Adding to the crisis, the Brazilian military had been making noises about possibly, uh, involving itself in the political process should the court decide to grant Lula his freedom pending appeal. While that outcome may have been averted thanks to Weber’s vote, it’s still not a good sign when the military starts sniffing around the political process. And it will add to the belief among Lula’s supporters that his conviction has been part of an elaborate process to block him from attaining the presidency again.

UNITED STATES

Great news, everybody! The Pentagon says the Global War on Terror is coming to an end! We did it! Awesome! Peace in our ti–I’m sorry, what’s that?

“Great power competition, not terrorism, has emerged as the central challenge to U.S. security and prosperity,” claimed Pentagon Comptroller David Norquist while releasing the Pentagon’s $686 billion budget request in January. “It is increasingly apparent that China and Russia want to shape a world consistent with their authoritarian values and, in the process, replace the free and open order that has enabled global security and prosperity since World War II.”

 

Of course, just how committed President Trump is to the preservation of that “free and open order” remains questionable given his determination to scuttle international treaties and ignite a global trade war. Similarly, whether China and Russia truly seek to undermine the existing world order or simply make it less American-centric is a question that deserves close attention, just not today.

 

The reason is simple enough. The screaming headline you should have seen in any paper (but haven’t) is this: the U.S. military has made up its mind about the future. It has committed itself and the nation to a three-front geopolitical struggle to resist Chinese and Russian advances in Asia, Europe, and the Middle East.
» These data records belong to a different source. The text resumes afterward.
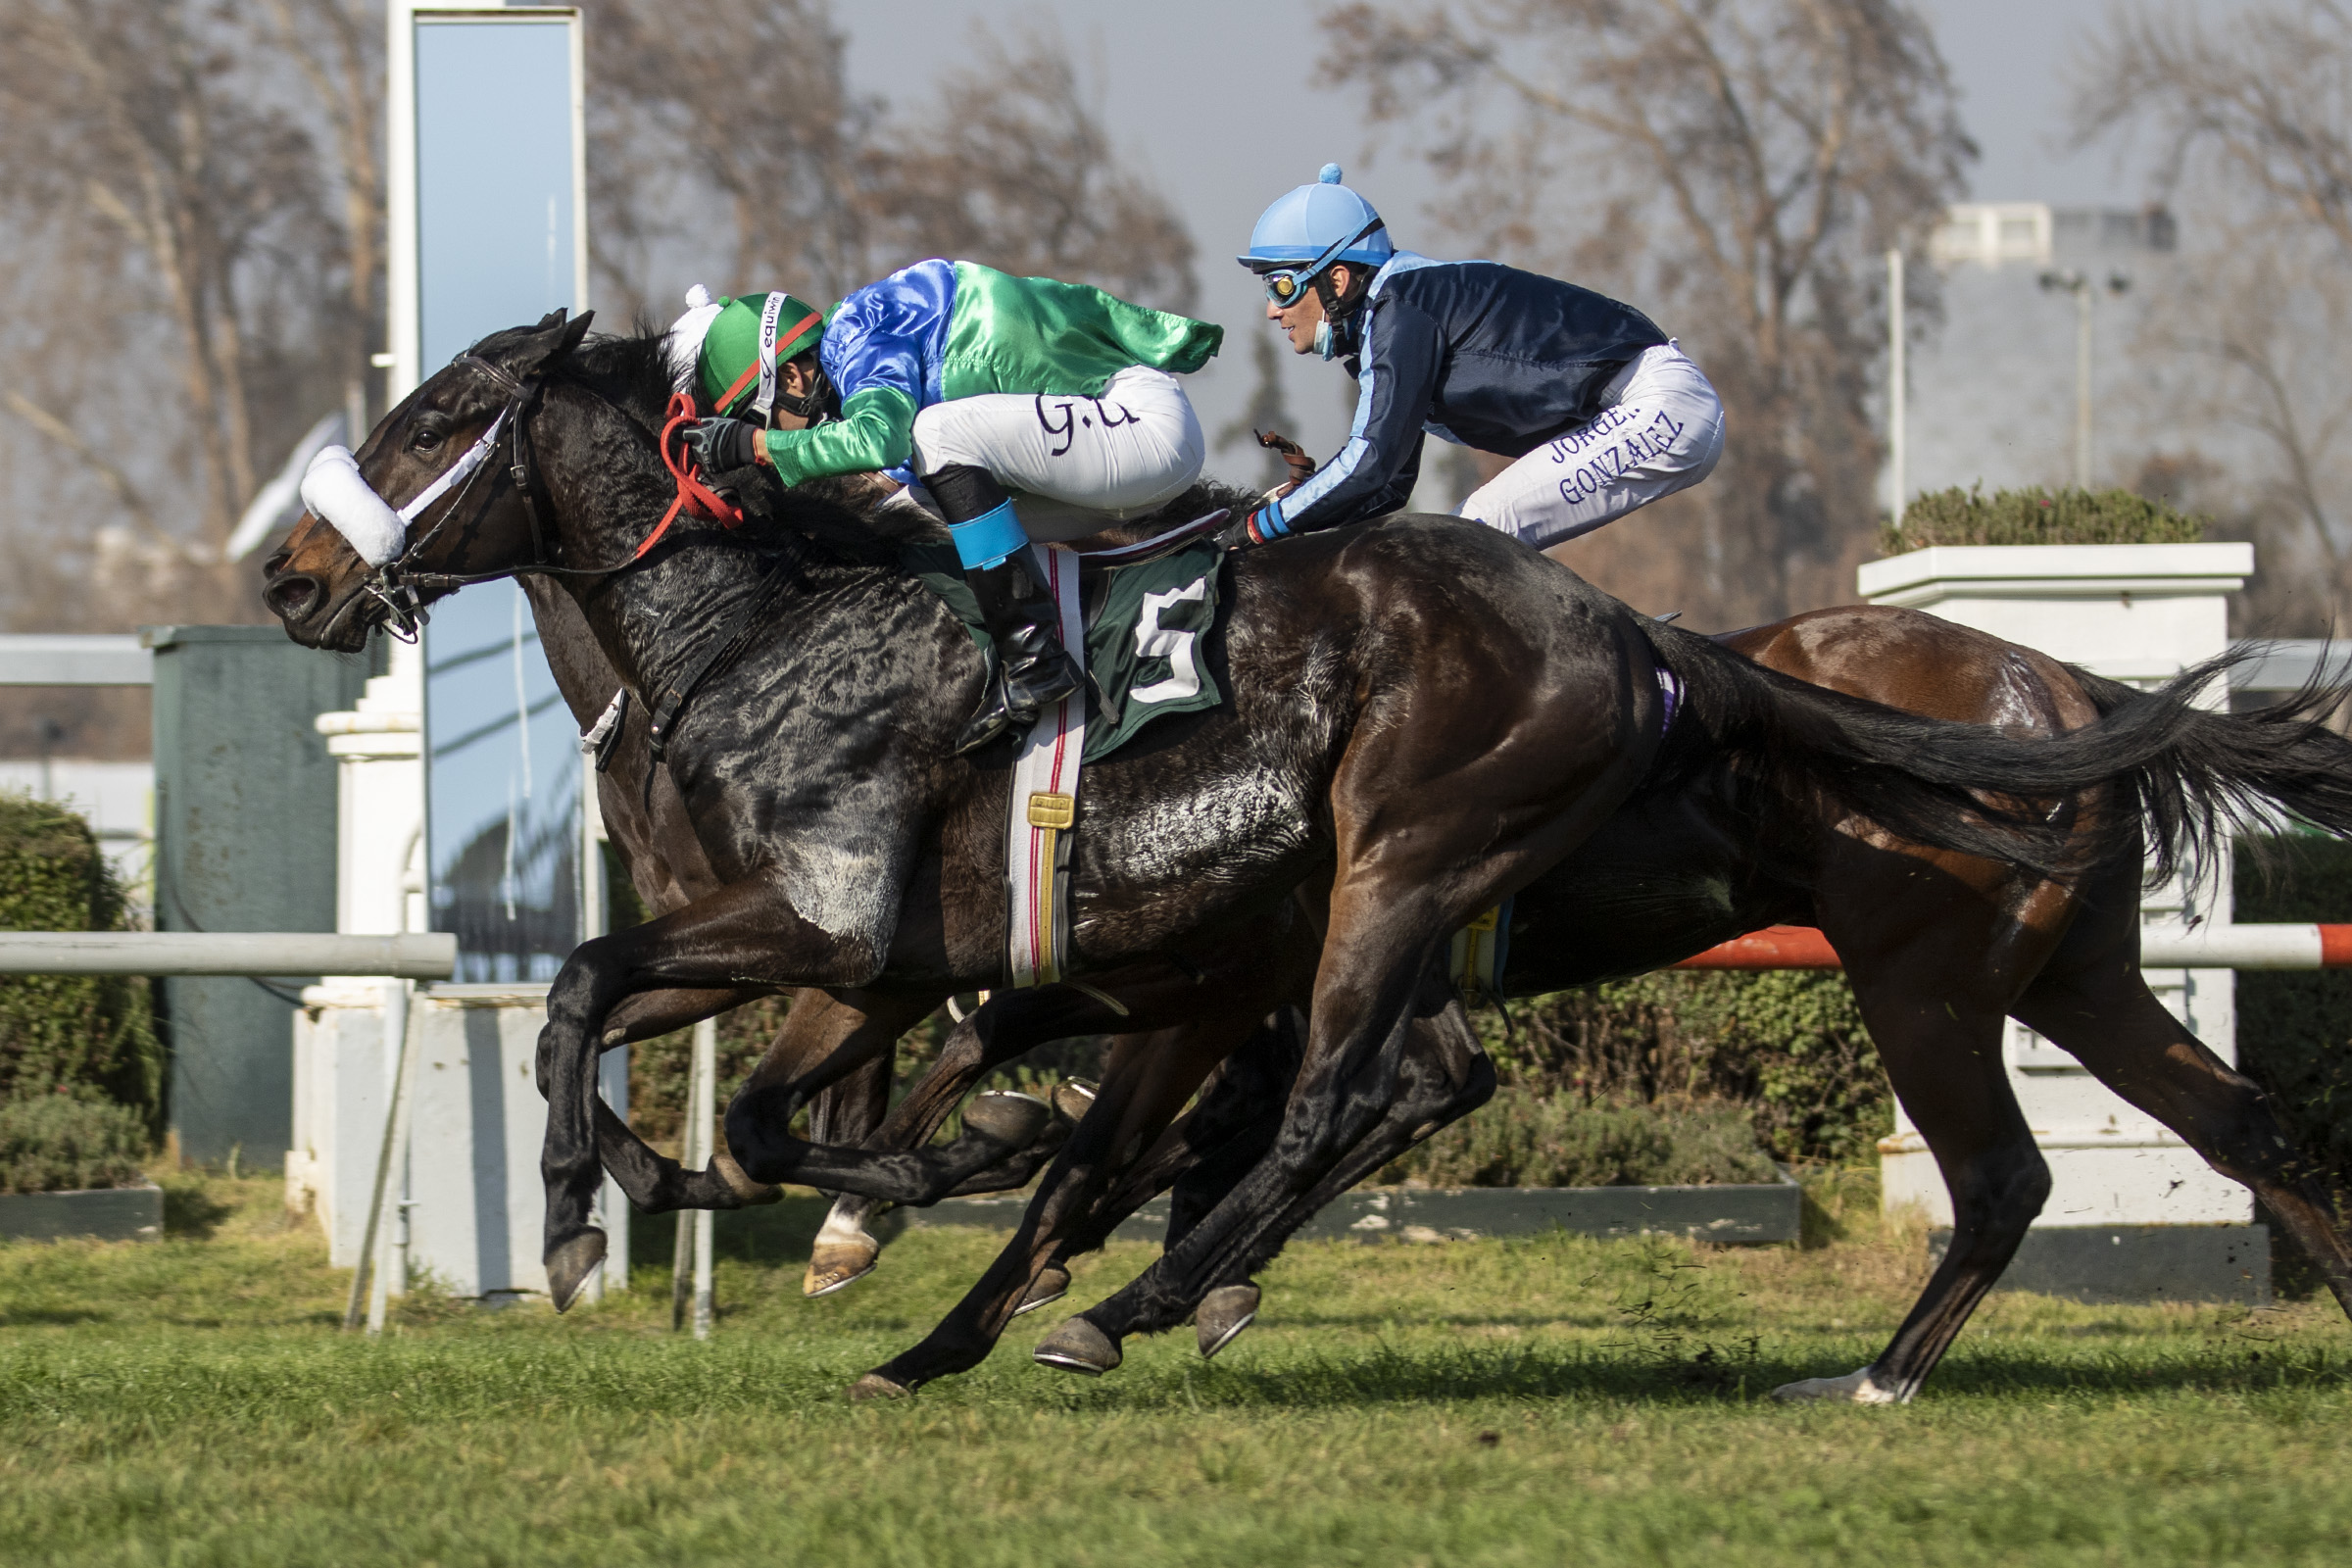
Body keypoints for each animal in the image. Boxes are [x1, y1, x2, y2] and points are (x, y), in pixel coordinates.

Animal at [259, 309, 2256, 1339]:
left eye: (438, 414)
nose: (289, 575)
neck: (763, 626)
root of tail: (1631, 637)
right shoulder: (855, 960)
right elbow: (644, 1046)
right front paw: (629, 1206)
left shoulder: (833, 932)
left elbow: (676, 1038)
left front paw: (900, 1183)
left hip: (1440, 875)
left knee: (1374, 1089)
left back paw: (1149, 1288)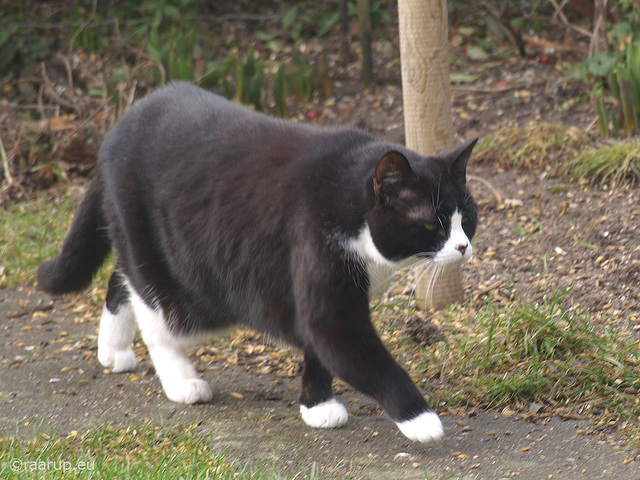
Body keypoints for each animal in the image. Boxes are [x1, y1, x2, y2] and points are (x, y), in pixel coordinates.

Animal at [35, 81, 476, 442]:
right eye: (431, 223)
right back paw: (181, 381)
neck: (349, 203)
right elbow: (357, 352)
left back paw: (112, 351)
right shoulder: (325, 287)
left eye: (467, 217)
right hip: (174, 270)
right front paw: (421, 419)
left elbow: (317, 348)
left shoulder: (312, 294)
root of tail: (117, 129)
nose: (463, 247)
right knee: (153, 307)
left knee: (120, 277)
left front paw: (316, 407)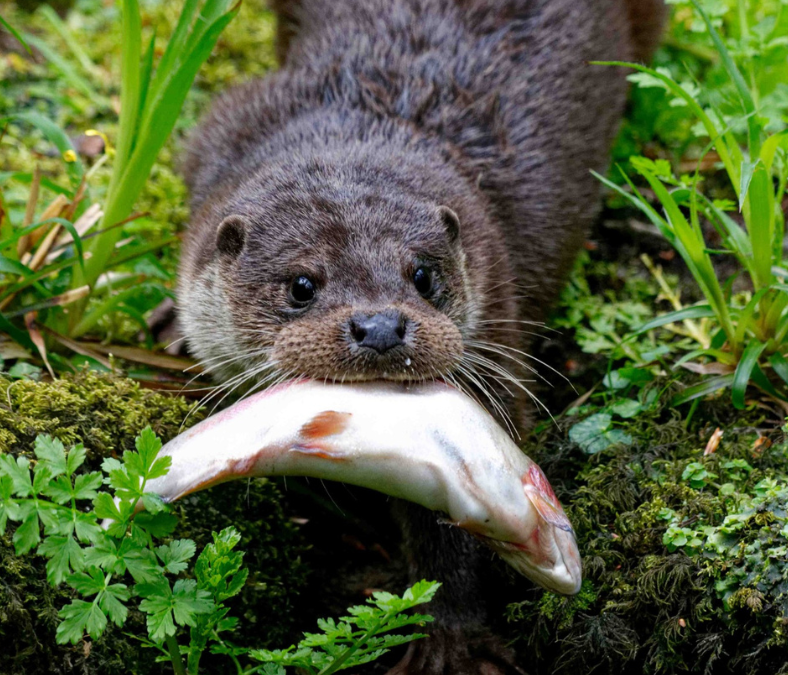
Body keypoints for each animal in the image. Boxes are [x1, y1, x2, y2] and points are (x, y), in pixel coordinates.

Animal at [178, 1, 666, 672]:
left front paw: (454, 641)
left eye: (422, 275)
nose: (381, 326)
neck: (363, 125)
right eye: (302, 284)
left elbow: (448, 540)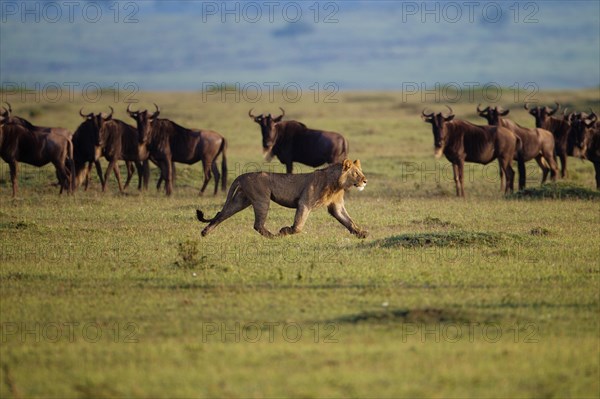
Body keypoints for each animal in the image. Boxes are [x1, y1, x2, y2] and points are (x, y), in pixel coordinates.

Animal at [195, 159, 368, 239]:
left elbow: (348, 221)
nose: (365, 181)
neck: (336, 184)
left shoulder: (336, 206)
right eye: (356, 173)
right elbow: (298, 226)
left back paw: (205, 232)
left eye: (360, 172)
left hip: (241, 201)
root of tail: (243, 175)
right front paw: (285, 230)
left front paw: (361, 233)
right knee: (257, 225)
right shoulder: (304, 203)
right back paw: (274, 236)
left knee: (221, 215)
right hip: (262, 200)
Oh, cool. Well that should be fun. On the plus side we’re going to have to buy a shitload of expensive new military stuff, so if you’re a defense contractor start working on your designs for drones that only occasionally attack their own operators, submarines that dissolve in salt water, and tanks that cost $2.4 billion a piece but can’t be fitted for treads until upgrade 12.7 in 2029 at an additional cost of $1.6 billion per tread. The world is your oyster.